— Job —
Put the data into a numbered list, starting with the line that contains "The nose of the" and going on through the line that contains "[80, 205, 130, 325]", both included. Leave out any blank lines.

— Dataset extract —
^^^^^^^^^^^^^^^^

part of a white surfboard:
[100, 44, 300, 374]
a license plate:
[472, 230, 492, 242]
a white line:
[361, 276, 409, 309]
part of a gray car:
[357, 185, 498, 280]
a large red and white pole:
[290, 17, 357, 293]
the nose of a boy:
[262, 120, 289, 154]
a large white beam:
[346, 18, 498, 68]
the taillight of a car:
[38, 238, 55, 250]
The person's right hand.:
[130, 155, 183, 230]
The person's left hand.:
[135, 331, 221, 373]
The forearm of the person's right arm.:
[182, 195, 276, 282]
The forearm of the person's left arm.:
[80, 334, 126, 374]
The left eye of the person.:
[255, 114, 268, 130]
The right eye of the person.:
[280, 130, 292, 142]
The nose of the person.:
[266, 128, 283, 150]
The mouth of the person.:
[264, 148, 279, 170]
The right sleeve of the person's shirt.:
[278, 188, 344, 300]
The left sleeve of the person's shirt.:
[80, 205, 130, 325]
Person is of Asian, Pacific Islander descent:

^^^^^^^^^^^^^^^^

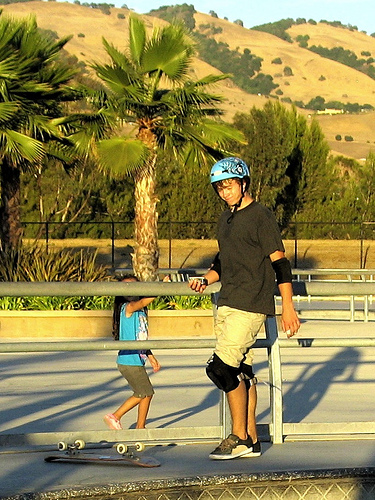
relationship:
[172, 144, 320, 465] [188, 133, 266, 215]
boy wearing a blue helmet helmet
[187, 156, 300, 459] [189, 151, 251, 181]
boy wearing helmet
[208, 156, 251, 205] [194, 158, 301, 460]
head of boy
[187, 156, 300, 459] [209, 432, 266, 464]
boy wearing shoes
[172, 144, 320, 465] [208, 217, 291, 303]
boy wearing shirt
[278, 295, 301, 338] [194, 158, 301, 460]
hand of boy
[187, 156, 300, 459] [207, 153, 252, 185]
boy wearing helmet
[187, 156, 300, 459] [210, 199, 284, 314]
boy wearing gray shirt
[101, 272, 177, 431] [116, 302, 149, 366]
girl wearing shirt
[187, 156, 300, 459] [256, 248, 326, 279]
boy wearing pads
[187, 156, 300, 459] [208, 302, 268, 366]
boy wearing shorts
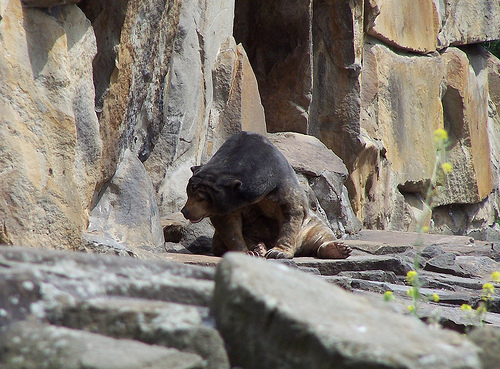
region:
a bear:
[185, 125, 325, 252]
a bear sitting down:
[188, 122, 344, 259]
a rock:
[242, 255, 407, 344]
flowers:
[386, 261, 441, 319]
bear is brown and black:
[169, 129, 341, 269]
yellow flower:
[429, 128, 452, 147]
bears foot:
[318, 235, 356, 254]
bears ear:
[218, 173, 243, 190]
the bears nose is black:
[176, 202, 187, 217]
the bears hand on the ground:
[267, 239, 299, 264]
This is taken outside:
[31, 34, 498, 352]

^^^^^^^^^^^^^^^^

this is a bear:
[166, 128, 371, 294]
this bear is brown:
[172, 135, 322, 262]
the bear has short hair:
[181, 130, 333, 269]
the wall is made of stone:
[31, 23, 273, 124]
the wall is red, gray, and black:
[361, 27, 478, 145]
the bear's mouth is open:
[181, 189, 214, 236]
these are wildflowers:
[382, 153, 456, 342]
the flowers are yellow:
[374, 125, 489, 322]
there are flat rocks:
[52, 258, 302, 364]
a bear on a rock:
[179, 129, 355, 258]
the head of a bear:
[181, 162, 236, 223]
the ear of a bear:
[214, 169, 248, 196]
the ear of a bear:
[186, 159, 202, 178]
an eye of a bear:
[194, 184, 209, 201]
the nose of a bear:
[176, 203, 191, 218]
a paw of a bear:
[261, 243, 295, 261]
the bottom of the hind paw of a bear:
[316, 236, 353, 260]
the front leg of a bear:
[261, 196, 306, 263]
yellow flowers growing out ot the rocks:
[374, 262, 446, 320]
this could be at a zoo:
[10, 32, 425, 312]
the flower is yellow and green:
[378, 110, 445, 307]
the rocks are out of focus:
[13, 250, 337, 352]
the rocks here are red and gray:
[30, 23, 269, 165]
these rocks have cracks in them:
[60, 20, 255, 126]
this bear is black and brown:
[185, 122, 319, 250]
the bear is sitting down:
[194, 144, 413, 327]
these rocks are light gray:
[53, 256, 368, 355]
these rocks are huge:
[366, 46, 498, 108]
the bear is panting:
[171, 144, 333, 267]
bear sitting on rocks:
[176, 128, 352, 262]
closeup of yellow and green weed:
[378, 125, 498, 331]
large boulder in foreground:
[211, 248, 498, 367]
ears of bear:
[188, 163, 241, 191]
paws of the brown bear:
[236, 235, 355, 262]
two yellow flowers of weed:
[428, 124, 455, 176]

^^^^^^^^^^^^^^^^

— Response —
1. The nose of the person.:
2. [266, 128, 283, 150]
3. The mouth of the person.:
4. [264, 148, 279, 170]
5. The right sleeve of the person's shirt.:
6. [278, 188, 344, 300]
7. The left sleeve of the person's shirt.:
8. [80, 205, 130, 325]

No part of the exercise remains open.